*Task statement*. Reproduce all of the records below line for line, leaving the pictures out.
Start of Input data
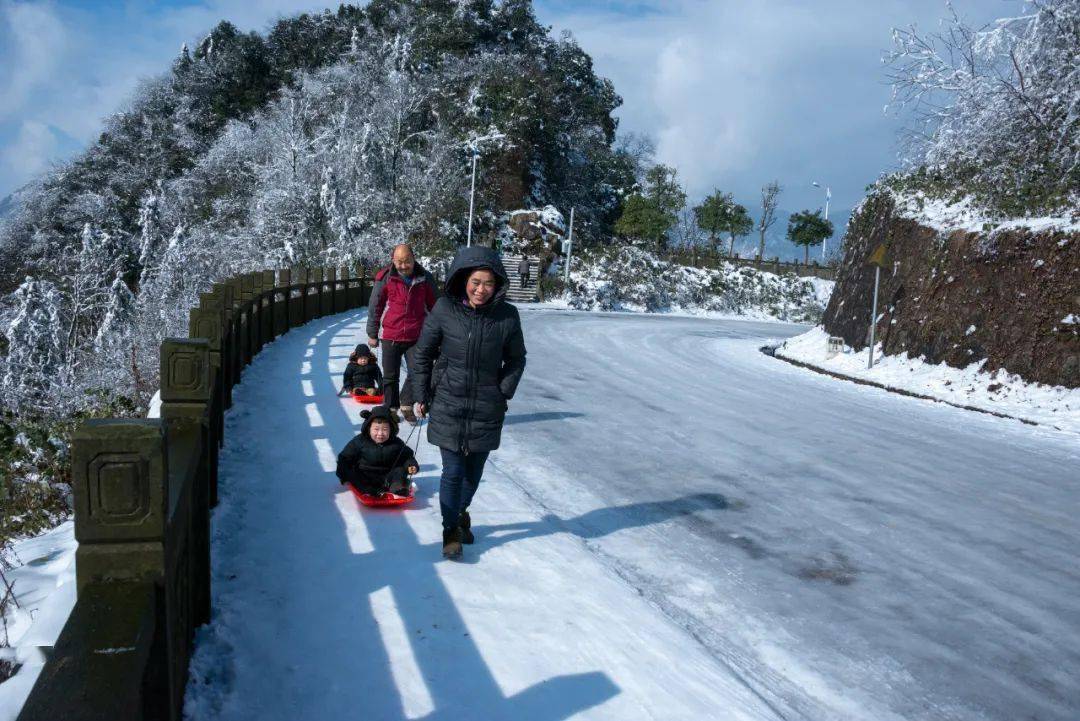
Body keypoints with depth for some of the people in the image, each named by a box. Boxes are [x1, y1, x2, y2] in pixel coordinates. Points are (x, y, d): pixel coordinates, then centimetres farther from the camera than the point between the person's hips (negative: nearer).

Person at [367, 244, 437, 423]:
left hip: (416, 337, 1)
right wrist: (372, 334, 4)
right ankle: (391, 408, 25)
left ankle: (406, 405, 17)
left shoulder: (424, 279, -3)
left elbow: (434, 307, 8)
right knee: (390, 376, 9)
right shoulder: (385, 278, -6)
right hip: (390, 336, 0)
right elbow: (374, 307, 1)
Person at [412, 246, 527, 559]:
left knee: (474, 470, 14)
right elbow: (422, 354, 1)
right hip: (448, 406, -1)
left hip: (486, 410, 2)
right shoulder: (444, 310, -10)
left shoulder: (507, 316, -8)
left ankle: (462, 511, 42)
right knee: (453, 471, 0)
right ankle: (451, 529, 20)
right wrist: (422, 396, 1)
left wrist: (503, 393, -2)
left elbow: (516, 359, 6)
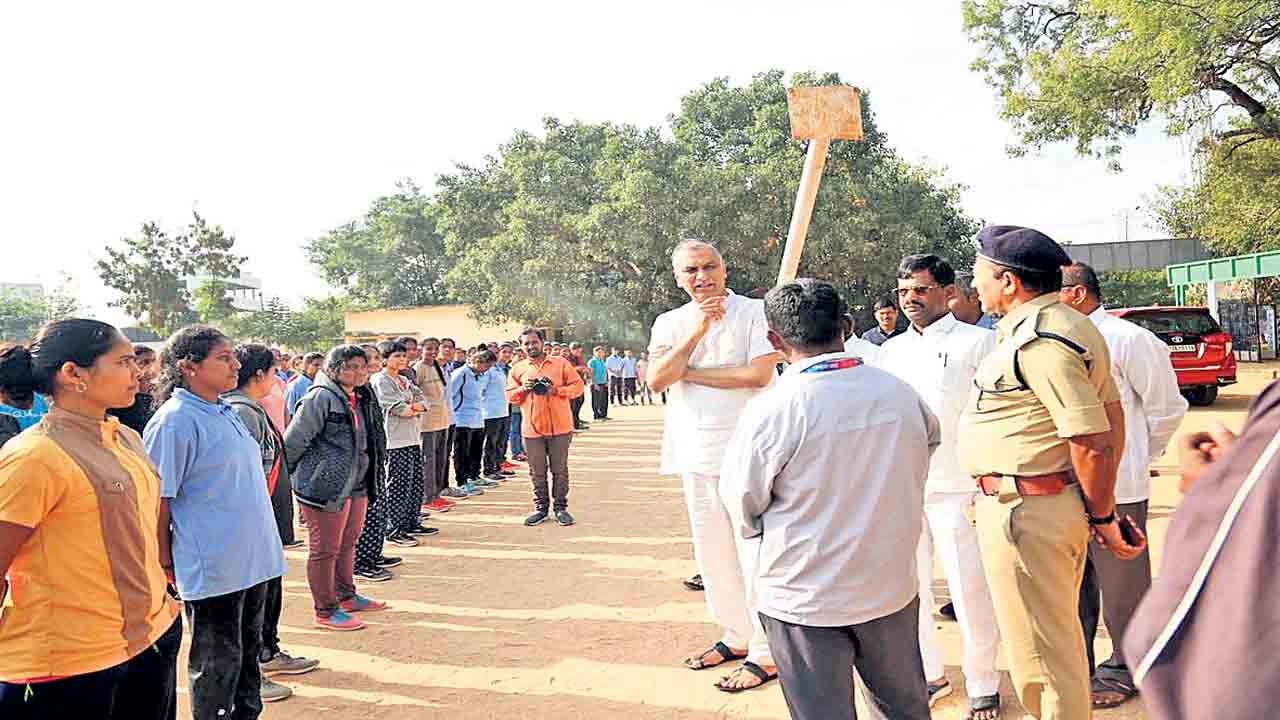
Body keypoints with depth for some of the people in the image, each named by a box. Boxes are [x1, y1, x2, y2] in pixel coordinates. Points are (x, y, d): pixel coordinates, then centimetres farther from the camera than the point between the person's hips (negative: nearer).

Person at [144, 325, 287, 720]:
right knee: (217, 663, 7)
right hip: (213, 569, -8)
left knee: (248, 651, 20)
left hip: (251, 561, 8)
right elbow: (157, 502, -14)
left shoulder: (225, 411, 9)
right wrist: (164, 566, -11)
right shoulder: (174, 421, -16)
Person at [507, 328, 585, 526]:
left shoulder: (561, 363, 3)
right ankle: (541, 508, 18)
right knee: (537, 472, 7)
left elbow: (578, 386, 1)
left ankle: (560, 508, 14)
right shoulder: (518, 369, 9)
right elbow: (511, 397, 9)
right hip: (532, 428, 2)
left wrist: (557, 390, -12)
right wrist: (523, 389, -10)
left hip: (560, 427, -1)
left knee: (560, 469, 4)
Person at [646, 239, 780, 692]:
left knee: (754, 552, -1)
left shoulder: (754, 312, -3)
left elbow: (758, 373, -17)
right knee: (712, 553, 14)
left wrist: (689, 372, -9)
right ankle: (736, 636, 32)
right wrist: (696, 332, -12)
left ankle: (764, 653, 12)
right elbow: (655, 380, -4)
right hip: (696, 454, 5)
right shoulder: (670, 323, 10)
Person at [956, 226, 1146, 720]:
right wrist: (1101, 511, 16)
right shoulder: (1068, 326, 11)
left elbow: (1093, 442, -24)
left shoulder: (1038, 340, -21)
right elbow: (1112, 420, 15)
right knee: (1061, 637, 25)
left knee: (1041, 651, 5)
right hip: (1062, 505, 11)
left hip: (1025, 512, -11)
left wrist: (1103, 516, -11)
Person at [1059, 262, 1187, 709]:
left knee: (1121, 586, 7)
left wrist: (1135, 461, 7)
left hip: (1114, 488, -6)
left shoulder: (1128, 340, -10)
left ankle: (1125, 671, 25)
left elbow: (1166, 409, -3)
End of Input data
*Response below*.
Body keypoints with depth for some of the people in the image, each named by a box. Boxes are [x1, y1, x2, y2] in pixel coordinates. Points are (x, y, d): pixel coordinates, then centimetres farther from the camera than the point between the person's hips (negative: nearer).

Person at [367, 244, 437, 423]:
left hip: (416, 337, 1)
right wrist: (372, 334, 4)
right ankle: (391, 408, 25)
left ankle: (406, 405, 17)
left shoulder: (424, 279, -3)
left elbow: (434, 307, 8)
right knee: (390, 376, 9)
right shoulder: (385, 278, -6)
right hip: (390, 336, 0)
right elbow: (374, 307, 1)
Person at [412, 246, 527, 559]:
left knee: (474, 470, 14)
right elbow: (422, 354, 1)
right hip: (448, 406, -1)
left hip: (486, 410, 2)
right shoulder: (444, 310, -10)
left shoulder: (507, 316, -8)
left ankle: (462, 511, 42)
right knee: (453, 471, 0)
right ankle: (451, 529, 20)
right wrist: (422, 396, 1)
left wrist: (503, 393, -2)
left elbow: (516, 359, 6)
Body keypoints with depth for some of the people in the image, each named by a box. Boxes are [x1, y1, x2, y2] in pixel coordinates. Points are (x, y, d): pixel coordinates, then centimetres farther from the camera than the point between the person's hips (negative: nearer).

Person at [144, 325, 287, 720]:
right knee: (217, 663, 7)
right hip: (213, 569, -8)
left knee: (248, 651, 20)
left hip: (251, 561, 8)
right elbow: (157, 502, -14)
left shoulder: (225, 411, 9)
right wrist: (164, 566, -11)
right shoulder: (174, 421, -16)
Person at [507, 328, 585, 526]:
left shoulder: (561, 363, 3)
right ankle: (541, 508, 18)
right knee: (537, 472, 7)
left elbow: (578, 386, 1)
left ankle: (560, 508, 14)
right shoulder: (518, 369, 9)
right elbow: (511, 397, 9)
right hip: (532, 428, 2)
left wrist: (557, 390, -12)
right wrist: (523, 389, -10)
left hip: (560, 427, -1)
left knee: (560, 469, 4)
Person at [646, 239, 780, 692]:
left knee: (754, 552, -1)
left shoulder: (754, 312, -3)
left elbow: (758, 373, -17)
right knee: (712, 553, 14)
left wrist: (689, 372, -9)
right ankle: (736, 636, 32)
right wrist: (696, 332, -12)
left ankle: (764, 653, 12)
right elbow: (655, 380, -4)
right hip: (696, 454, 5)
right shoulder: (670, 323, 10)
Person at [956, 226, 1146, 720]:
right wrist: (1101, 511, 16)
right shoulder: (1068, 326, 11)
left elbow: (1093, 442, -24)
left shoulder: (1038, 340, -21)
right elbow: (1112, 420, 15)
right knee: (1061, 637, 25)
left knee: (1041, 651, 5)
right hip: (1062, 505, 11)
left hip: (1025, 512, -11)
left wrist: (1103, 516, -11)
Person at [1059, 262, 1187, 709]:
left knee: (1121, 586, 7)
left wrist: (1135, 461, 7)
left hip: (1114, 488, -6)
left shoulder: (1128, 340, -10)
left ankle: (1125, 671, 25)
left elbow: (1166, 409, -3)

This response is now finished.